Let me say two things about calling. The first thing is that it is too often misunderstood and misapplied. I remember the days when the question, “Are you called?” was always clearly intended to be a question about officership. To have answered that no, you were not called to be an officer but were called to be a Christian carpenter, would have confused the one asking. He may have recovered quickly, however, by concluding that since the person had said he was “called,” he was clearly running from that calling by connecting it with the wrong thing, carpentry.

Fortunately, we have largely moved beyond this heresy. We know that all God’s people are called to a vocation through which to honor him, serve him, and build his Kingdom. As Jesus put it, we are called to be scattered like salt in the world so that our lives and service can have maximum benefit. Furthermore, no Christian vocation is ‘higher’ or more holy than another. The Protestant doctrine of the priesthood of all believers is a legacy, grounded in Scripture, which we abandon at our peril. What distinguishes our callings from one another is not spiritual depth or importance. It is function. The Christian carpenter is called by God to be no less holy than the professional minister. If he is not holy, his profession will not be a calling, and he will not fulfill the real mission of that vocation.

Then what are we actually doing this commissioning weekend when we commission and ordain only officers? We are clearly not endorsing clerical elitism.
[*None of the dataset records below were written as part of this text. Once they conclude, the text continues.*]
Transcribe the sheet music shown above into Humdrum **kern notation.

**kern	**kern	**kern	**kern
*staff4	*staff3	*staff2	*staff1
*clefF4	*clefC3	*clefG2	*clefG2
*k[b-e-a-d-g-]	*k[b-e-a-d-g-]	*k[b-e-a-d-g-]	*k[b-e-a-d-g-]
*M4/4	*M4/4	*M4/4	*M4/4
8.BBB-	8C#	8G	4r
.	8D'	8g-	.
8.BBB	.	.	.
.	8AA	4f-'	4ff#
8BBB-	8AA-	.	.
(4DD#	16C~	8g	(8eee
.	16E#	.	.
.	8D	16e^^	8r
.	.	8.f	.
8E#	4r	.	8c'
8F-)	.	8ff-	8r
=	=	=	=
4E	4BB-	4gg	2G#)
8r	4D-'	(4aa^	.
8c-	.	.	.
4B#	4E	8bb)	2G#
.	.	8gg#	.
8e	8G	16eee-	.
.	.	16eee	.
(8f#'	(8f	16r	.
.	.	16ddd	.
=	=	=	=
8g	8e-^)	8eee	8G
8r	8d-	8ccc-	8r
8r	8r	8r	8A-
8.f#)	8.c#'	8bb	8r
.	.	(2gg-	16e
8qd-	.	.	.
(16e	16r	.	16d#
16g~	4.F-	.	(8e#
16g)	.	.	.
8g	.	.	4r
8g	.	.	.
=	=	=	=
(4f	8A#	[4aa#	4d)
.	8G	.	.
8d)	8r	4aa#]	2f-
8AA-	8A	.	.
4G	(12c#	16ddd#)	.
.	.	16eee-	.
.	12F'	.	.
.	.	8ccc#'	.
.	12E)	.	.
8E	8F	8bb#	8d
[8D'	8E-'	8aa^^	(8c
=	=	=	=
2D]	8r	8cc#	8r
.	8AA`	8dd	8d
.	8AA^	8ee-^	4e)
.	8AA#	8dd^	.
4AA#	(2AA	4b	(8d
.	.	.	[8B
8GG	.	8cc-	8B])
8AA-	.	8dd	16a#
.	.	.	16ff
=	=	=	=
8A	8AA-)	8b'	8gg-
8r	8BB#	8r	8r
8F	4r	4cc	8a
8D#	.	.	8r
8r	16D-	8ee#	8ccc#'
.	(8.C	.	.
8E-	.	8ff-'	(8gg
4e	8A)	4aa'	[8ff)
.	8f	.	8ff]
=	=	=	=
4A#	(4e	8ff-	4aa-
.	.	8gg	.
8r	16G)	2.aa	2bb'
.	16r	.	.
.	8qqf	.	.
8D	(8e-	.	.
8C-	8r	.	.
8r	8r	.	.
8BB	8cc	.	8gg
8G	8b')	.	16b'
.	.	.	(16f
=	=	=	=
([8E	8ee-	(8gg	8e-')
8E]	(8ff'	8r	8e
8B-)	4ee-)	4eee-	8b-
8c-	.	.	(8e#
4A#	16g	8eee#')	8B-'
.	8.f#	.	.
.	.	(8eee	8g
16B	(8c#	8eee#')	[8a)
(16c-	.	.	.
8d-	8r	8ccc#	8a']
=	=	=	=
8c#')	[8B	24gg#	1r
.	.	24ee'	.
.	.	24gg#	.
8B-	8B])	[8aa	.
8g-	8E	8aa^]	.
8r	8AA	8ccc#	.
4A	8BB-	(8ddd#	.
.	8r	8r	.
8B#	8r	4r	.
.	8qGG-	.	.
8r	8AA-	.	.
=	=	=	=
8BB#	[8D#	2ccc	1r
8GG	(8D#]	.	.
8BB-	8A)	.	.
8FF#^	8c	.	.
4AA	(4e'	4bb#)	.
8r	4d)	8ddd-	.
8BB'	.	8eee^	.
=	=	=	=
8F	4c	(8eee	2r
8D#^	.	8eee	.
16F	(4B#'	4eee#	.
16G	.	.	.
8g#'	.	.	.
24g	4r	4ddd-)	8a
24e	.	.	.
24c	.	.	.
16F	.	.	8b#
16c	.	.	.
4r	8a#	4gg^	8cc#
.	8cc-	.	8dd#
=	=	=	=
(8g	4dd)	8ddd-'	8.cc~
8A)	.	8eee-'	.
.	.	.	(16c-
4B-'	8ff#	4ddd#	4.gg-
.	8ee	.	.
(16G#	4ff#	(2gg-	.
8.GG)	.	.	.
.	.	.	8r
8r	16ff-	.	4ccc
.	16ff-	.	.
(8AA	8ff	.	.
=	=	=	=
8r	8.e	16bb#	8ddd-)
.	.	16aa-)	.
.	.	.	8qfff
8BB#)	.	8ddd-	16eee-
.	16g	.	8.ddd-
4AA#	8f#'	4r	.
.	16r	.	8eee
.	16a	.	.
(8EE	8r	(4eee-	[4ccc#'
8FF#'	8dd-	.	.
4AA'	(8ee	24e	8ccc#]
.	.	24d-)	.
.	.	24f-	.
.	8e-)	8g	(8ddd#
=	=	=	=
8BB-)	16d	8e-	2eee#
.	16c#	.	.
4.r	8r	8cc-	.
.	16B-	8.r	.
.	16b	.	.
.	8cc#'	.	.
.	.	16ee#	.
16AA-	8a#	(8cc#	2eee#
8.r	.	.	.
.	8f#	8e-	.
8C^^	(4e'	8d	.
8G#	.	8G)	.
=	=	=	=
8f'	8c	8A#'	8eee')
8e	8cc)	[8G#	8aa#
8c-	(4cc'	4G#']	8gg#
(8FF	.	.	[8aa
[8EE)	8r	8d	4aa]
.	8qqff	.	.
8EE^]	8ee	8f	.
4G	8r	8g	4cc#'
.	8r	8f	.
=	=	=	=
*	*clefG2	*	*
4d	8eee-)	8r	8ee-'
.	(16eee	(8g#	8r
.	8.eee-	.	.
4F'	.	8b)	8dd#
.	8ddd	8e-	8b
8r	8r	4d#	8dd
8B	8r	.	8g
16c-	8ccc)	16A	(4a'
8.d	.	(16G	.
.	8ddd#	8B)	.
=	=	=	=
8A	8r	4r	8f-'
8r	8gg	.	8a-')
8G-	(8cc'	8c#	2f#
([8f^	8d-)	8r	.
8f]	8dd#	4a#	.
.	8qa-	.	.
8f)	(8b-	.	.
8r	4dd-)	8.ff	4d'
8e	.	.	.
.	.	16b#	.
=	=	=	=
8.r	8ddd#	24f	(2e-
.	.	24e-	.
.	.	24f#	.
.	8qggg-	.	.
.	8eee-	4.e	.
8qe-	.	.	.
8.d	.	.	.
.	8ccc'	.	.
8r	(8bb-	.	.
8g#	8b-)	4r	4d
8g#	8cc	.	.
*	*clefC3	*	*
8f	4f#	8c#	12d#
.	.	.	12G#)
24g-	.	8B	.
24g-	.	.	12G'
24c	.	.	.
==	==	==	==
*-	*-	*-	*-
We are certainly not ritualizing a divide between officers and other members of our part of the Christian Church. We are definitely not devaluing the calling of any Christian, nor implying the superiority, spiritual or otherwise, of the officer.

The answer to the question of what we are actually doing is the second thing I want to say about this celebration of calling. To be sure, we are honoring, endorsing, and ratifying the specific callings of these officers. But I am convinced that God is inviting us to do more here. I think he is inviting us to see ourselves in these new officers: through them to hear the echo of our own callings (whatever they may be), to feel the touch of Christ’s beckoning again, to know that each of us has a special calling which only he or she can fulfill. When we witness an ordination, we are reminded that all of us are ordained to our own special priesthood. When we witness a commissioning, we are reminded that God has commissioned each of us to an important role in his mission to save the world.

This commissioning of officers is a model for all our commissionings. The commissions which the Ambassadors of Grace receive remind us all that we are given a commission by God, endorsed by the faith community through which we serve. This session is well named. Ambassadors are representatives; they represent someone or some group. The Ambassadors of Grace first and most importantly represent the God of grace. But they also represent the people whom they serve. They model calling, they exemplify what it means to take up one’s cross and follow Christ. They teach us that our vocations, too, are God’s avenues of grace in the world.

So, this weekend, we watch the commissioning of the Ambassadors of Grace not as passive observers, but as participants. We watch ourselves. We receive our orders. And that is the most important justification for making this intimate occasion something of which we can all be a part.